» **Apply what you read**:
1 - Please decide whether each statement below agrees with the Guernsey insolvency reform text, not the data. Answer yes or no for each and quote the deciding words of the text: (a) Guernsey currently has a statutory duty requiring administrators to report directors' misconduct to the registrar of companies; (b) at present, an administrator has no specific power to distribute assets to creditors; (c) the text calls it necessary to change the winding-up regime to distinguish between solvent and insolvent liquidations.
2 - Pick up the Guernsey insolvency reform text after its final sentence and carry it forward in the same style.

» **Text section**:
Duty to report directors' misconduct
There is no statutory or regulatory obligation on office holders to introduce a duty on administrators to report misconduct of directors to the registrar of companies or the Guernsey Financial Services Commission. However, in practice, most regulated insolvency practitioners would do so if their investigations uncovered suspicious matters. The introduction of a duty to report directors' misconduct could be used in tandem with the existing directors' disqualification regime in Guernsey.
Representation of creditors's interests
Improvements to the representation of interests of creditors in an administration and the potential for the establishment of a creditors' committee would be a welcome addition to what is happening in practice. Many Guernsey insolvency practitioners already do this in complex matters where they require the buy-in of creditors before taking substantive action in relation to assets.
It is proposed that the administrator be given the specific power to distribute assets to creditors. At present, the administrator does not have this power. However, Re: Montenegro Investments Limited ([2013-14] GLR 423) recently clarified that the Guernsey court is not bound by UK decisions on this point and that if it was in the interests of the creditors, the court would permit an administrator to distribute, notwithstanding the lack of a specific statutory power to do so. Once assets have been distributed from an administration it makes sense to allow the company to be placed into dissolution rather than go through a potentially expensive liquidation first. The principal observation is that liquidators have fairly extensive statutory and common law powers to investigate a company's affairs and take certain actions (eg, clawing back preferences and action against directors for fraudulent and wrongful trading), so that if a company avoids liquidation altogether it is important for administrators to be given standing to bring such claims, or at least give creditors the opportunity to place the company into liquidation to allow a liquidator to investigate the company's affairs.
Changing the winding-up regime to distinguish between solvent and insolvent liquidations is unlikely to be necessary but, as the consultation paper suggests, it may be useful to provide greater protection to creditors in an insolvent voluntary liquidation – for example, by giving them a chance to ratify the members' appointment of the liquidator (as seen in a Section 98 meeting in the United Kingdom) and by allowing them greater control over the conduct and ending the existing process which is purely member driven.

» **Stored data**:
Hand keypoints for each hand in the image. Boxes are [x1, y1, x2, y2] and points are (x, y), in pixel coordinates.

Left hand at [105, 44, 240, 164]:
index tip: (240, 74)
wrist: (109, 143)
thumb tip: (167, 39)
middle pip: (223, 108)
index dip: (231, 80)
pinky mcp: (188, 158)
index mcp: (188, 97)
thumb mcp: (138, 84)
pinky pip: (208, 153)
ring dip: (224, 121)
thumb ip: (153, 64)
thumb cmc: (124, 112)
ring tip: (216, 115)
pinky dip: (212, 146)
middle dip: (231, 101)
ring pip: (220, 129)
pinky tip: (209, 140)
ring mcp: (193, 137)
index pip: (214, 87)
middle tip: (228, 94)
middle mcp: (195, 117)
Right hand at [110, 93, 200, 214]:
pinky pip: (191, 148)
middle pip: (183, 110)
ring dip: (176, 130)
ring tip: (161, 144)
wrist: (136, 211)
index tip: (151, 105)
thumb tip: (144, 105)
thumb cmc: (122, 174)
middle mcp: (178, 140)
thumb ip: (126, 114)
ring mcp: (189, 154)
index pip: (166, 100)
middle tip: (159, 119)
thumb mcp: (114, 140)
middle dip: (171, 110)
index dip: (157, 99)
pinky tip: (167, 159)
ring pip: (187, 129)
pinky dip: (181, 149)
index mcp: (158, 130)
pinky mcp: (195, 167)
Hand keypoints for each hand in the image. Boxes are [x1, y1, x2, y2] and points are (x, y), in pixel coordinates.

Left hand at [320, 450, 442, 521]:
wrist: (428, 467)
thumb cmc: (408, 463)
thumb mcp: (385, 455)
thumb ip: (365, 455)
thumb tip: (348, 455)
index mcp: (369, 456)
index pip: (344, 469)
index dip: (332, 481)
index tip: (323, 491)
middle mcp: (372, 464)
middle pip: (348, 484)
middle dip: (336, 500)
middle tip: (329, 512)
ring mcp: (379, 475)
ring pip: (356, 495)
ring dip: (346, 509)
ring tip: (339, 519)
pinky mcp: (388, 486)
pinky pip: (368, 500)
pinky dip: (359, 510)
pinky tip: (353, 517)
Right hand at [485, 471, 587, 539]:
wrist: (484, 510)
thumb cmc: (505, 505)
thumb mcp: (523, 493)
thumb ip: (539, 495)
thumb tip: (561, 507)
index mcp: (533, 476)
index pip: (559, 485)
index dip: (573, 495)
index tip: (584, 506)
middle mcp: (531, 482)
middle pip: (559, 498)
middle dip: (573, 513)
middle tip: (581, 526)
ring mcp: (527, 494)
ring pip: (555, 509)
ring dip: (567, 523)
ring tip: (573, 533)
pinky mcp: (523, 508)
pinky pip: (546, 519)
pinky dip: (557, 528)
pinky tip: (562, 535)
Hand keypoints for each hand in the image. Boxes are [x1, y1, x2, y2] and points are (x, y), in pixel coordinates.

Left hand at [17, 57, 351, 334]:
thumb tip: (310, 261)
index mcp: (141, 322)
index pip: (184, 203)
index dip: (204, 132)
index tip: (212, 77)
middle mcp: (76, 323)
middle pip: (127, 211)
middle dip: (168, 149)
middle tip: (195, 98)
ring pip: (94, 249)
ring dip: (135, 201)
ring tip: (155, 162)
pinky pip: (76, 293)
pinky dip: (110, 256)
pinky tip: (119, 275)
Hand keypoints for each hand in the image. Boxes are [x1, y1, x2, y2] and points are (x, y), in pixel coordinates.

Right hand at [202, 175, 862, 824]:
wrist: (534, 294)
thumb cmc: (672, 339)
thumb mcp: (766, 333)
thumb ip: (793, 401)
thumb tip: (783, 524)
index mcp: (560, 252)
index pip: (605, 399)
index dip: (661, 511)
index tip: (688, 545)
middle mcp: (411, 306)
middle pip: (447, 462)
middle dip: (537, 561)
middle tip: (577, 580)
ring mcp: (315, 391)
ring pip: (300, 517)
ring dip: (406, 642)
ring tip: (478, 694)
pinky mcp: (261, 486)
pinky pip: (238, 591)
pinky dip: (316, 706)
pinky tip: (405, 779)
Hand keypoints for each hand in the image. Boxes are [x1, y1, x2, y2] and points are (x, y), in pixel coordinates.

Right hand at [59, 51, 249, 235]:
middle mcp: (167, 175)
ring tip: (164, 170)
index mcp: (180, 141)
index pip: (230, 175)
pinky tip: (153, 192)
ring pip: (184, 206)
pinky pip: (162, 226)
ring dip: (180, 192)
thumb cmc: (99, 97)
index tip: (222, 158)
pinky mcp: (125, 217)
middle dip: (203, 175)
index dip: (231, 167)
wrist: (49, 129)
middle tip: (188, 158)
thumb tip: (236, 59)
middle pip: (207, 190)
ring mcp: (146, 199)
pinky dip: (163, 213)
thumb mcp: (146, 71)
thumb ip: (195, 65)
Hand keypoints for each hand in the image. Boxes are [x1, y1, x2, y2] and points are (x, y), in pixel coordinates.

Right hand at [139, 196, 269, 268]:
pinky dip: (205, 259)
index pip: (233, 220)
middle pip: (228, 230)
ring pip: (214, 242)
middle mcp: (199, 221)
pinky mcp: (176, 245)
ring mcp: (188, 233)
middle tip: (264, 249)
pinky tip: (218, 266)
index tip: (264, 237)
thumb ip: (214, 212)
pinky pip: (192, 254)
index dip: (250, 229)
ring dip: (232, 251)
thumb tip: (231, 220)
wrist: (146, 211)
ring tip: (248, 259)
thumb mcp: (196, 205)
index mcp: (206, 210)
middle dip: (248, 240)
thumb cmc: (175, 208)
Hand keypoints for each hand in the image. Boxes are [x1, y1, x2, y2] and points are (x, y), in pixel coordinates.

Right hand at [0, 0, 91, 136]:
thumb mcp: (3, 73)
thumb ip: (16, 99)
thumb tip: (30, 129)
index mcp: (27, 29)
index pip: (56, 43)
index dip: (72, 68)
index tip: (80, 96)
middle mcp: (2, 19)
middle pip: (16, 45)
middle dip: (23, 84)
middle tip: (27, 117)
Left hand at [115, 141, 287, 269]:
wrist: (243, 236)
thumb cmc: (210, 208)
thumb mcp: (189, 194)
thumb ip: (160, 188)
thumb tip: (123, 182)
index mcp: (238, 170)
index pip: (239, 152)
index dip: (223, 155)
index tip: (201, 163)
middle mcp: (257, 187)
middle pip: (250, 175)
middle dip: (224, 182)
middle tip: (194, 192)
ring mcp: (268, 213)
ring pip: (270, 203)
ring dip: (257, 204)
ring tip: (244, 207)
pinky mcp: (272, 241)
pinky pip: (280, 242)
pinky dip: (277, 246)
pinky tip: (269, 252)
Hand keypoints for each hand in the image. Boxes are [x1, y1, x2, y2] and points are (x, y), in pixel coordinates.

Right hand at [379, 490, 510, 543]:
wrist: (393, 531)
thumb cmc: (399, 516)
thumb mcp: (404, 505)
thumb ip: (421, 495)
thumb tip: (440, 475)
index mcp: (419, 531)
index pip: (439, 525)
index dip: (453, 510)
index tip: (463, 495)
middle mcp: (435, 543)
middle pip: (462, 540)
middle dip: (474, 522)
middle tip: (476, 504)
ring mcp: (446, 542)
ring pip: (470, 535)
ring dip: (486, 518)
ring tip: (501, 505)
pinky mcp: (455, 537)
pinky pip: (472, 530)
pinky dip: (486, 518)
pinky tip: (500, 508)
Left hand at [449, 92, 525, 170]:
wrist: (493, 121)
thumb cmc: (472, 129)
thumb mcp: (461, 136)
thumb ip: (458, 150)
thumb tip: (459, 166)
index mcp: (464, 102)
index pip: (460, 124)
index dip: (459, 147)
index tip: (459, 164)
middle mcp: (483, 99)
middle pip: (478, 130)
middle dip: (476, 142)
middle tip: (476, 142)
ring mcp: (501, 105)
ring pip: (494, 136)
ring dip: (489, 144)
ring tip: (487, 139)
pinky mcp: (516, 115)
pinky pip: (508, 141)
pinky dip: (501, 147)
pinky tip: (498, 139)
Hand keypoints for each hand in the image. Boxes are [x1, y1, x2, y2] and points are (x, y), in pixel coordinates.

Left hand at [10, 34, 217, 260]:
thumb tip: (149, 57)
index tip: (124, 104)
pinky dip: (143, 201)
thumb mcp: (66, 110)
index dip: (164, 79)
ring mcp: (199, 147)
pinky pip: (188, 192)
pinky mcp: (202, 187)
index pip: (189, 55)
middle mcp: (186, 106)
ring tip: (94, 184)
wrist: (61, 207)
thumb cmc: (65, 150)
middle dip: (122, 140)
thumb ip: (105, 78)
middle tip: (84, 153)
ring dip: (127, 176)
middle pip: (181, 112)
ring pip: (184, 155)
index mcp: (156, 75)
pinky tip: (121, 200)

» **Answers for the tasks**:
1 -
(a) No: "There is no statutory or regulatory obligation on office holders to introduce a duty on administrators to report misconduct of directors to the registrar of companies or the Guernsey Financial Services Commission."
(b) Yes: "At present, the administrator does not have this power."
(c) No: "Changing the winding-up regime to distinguish between solvent and insolvent liquidations is unlikely to be necessary"

2 -
Statutory demand procedure
It may be useful to improve the statutory demand procedure by giving debtors the ability to apply to court to set aside a statutory demand, as at present there is no such ability and the court has arguably no jurisdiction to hear such applications. While it may be desirable to have a set-aside regime in Guernsey, it would be questionable whether the purpose that it would serve when the statutory demand of itself has no legal effect other than providing conclusive evidence of cash-flow insolvency if the debt is not paid and is not substantively disputed. The question of whether the debt is valid (and whether the dispute of it is genuine and real) could be dealt with if a winding-up application is brought rather than as a pre-cursor to it.
Proof of debt procedure
Given the lack of any rules covering debt procedure, it is clear that legislation is required. The introduction of a proof of debt procedure, including prioritisation of secured creditor claims, dealing with unliquidated claims and applying insolvency set-off is advisable.
Liquidator's investigative powers
Providing for a statutory regime in relation to the investigative powers of a liquidator, which would include the requirement for directors to provide a statement of affairs to a liquidation and the introduction of specific provisions (equivalent to Sections 234 to 236 of the Insolvency Act), would require directors and third parties to deliver documents and provide information to liquidators concerning the affairs of the company on request. At present, Guernsey law relies on the inherent supervision of the court over liquidators in order to exercise these types of investigate power, but the introduction of a statutory investigative regime can both save costs and allow liquidators greater scope to conduct their investigations properly and with full legal force.
Exemption from providing audited accounts
Exempting companies in liquidation from providing audited accounts is a long-awaited and sensible reform reflecting existing practice in any event.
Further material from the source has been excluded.